Life is about to get even more miserable for smokers living in Oxford. Oxfordshire county council has announced plans to make the region ‘smoke-free’ by 2025. Smokers will be prevented from having a puff outside cafes, pubs, and restaurants, while employers will be asked to impose smoke-free spaces in workplaces. Hospitals, schools, and public areas will be urged to ban smoking, and lighting up will be discouraged in homes and other private spaces. In short, Marlboro retailers hoping to ply their wares anywhere between Banbury and Henley are going to be out of luck.
I’m not a smoker and I have no desire to be. The combination of a wheezy grandfather and a chronic lack of funds has meant a tobacco habit has never held much attraction. But Oxfordshire’s crusade against smoking is not only the latest frustrating example of petty authoritarianism on the parts of our virtue-signalling local councils, but a worrying sign of the extreme approach taken by some to post-Covid public health.

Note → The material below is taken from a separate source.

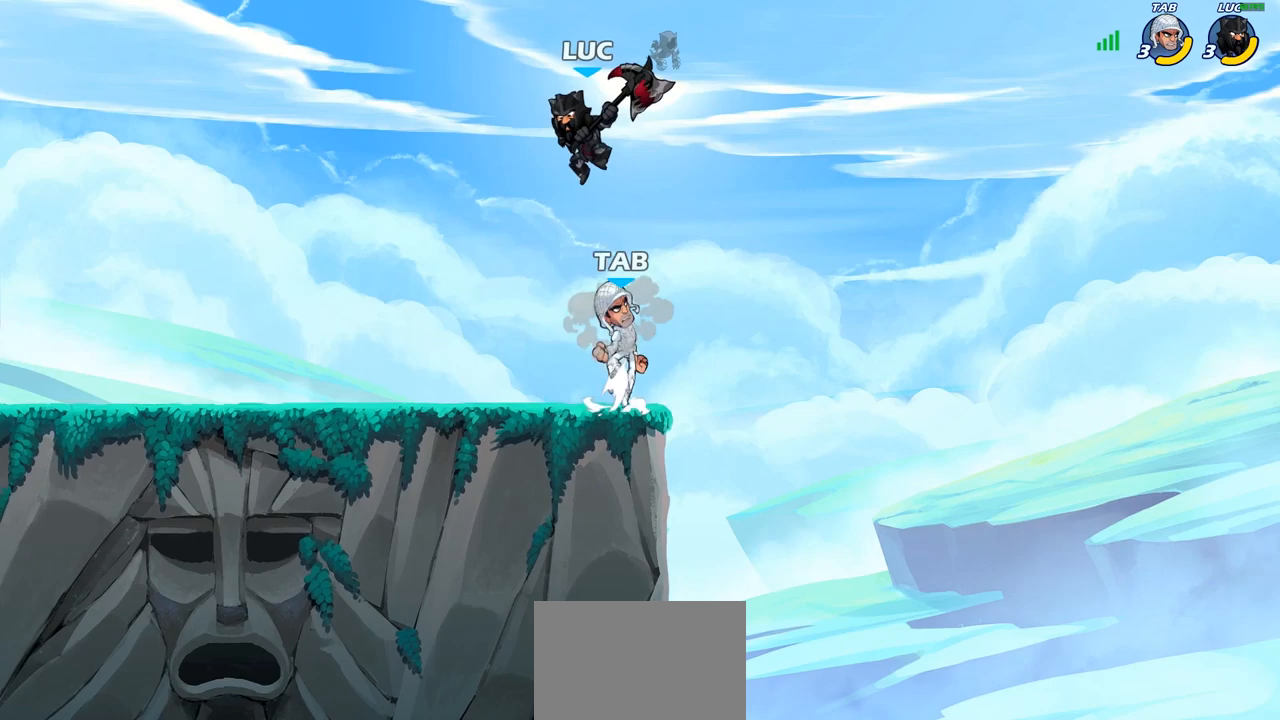
{"buttons": [], "left_stick": "right", "right_stick": "center", "events": [[83, "SQUARE", "down"], [167, "SQUARE", "up"], [267, "left_stick", "right"]]}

Oxfordshire’s desire to become ‘smoke-free’ within four years has implications much grander than usual acts of local government virtue-signalling
Smoking has long been unfashionable. University students like me cannot remember a world where smoking wasn’t banned in pubs. Years of heavy taxation, the concealment of cigarettes in shops, and the gruesome images of rotting gums, bleeding eyeballs and impotent blokes plastered on packets, have together formed a concerted effort by health-conscious governments to stamp smoking out.
The percentage of smokers in the population was 14 per cent in 2019, a steady decline from almost half in the early 1970s. Even before the council’s intervention, smoking was becoming as out of date as flares, Ted Heath, and the Bay City Rollers.
But despite this, according to civil liberties campaigner Josie Appleton, local councils have become possessed by a ‘smoke-free ideology’: a zealous conviction that smoking is immoral and needs preventing. 68 per cent of councils have some form of ban on employees smoking, with 49 banning smoking breaks entirely.
Northumberland, Durham, North Tyneside, Newcastle, and Manchester have all made banning smoking a precondition for granting pavement licences for outdoor seating areas. Smoking is banned in civic centres, country parks and outside facilities in Denbighshire, and from the beach in Swansea and Pembrokeshire. For councils hoping to flex their consciousness, banning smoking is the 2021 equivalent of declaring a ‘Nuclear Free Zone’.
But Oxfordshire’s desire to become ‘smoke-free’ within four years has implications much grander than usual acts of local government virtue-signalling. Rather than simply discouraging smokers through a few well-placed posters of toothless crones and middle-aged blokes with disappointed wives, the council wants to actively strip people of their freedom to choose to smoke. Is this really the purpose of the council? Shouldn’t they be concentrating on the day job, and ensuring the bins get emptied on time?
After the last year, this restrictive approach to public health seems all too familiar. It is no surprise that Oxfordshire’s announcement comes soon after professor Chris Whitty highlighted that 90,000 British people died of tobacco-related conditions last year.
The chances of smoking being banned entirely out of a spurt of ‘smoke-free’ moralism seem greater by the day: in Spain, regional governments last year introduced a smoking ban in public places under the cover of preventing the spread of the virus. The Local Government Association tried
to get a similar amendment attached to the government’s planning bill. If one really wanted to discourage smoking, a better approach would be to encourage vaping instead. But since many councils (Hull being the outlier) treat vaping as the same as smoking, it is obvious that what really lies behind this approach is a snooty disapproval of smoking in any form.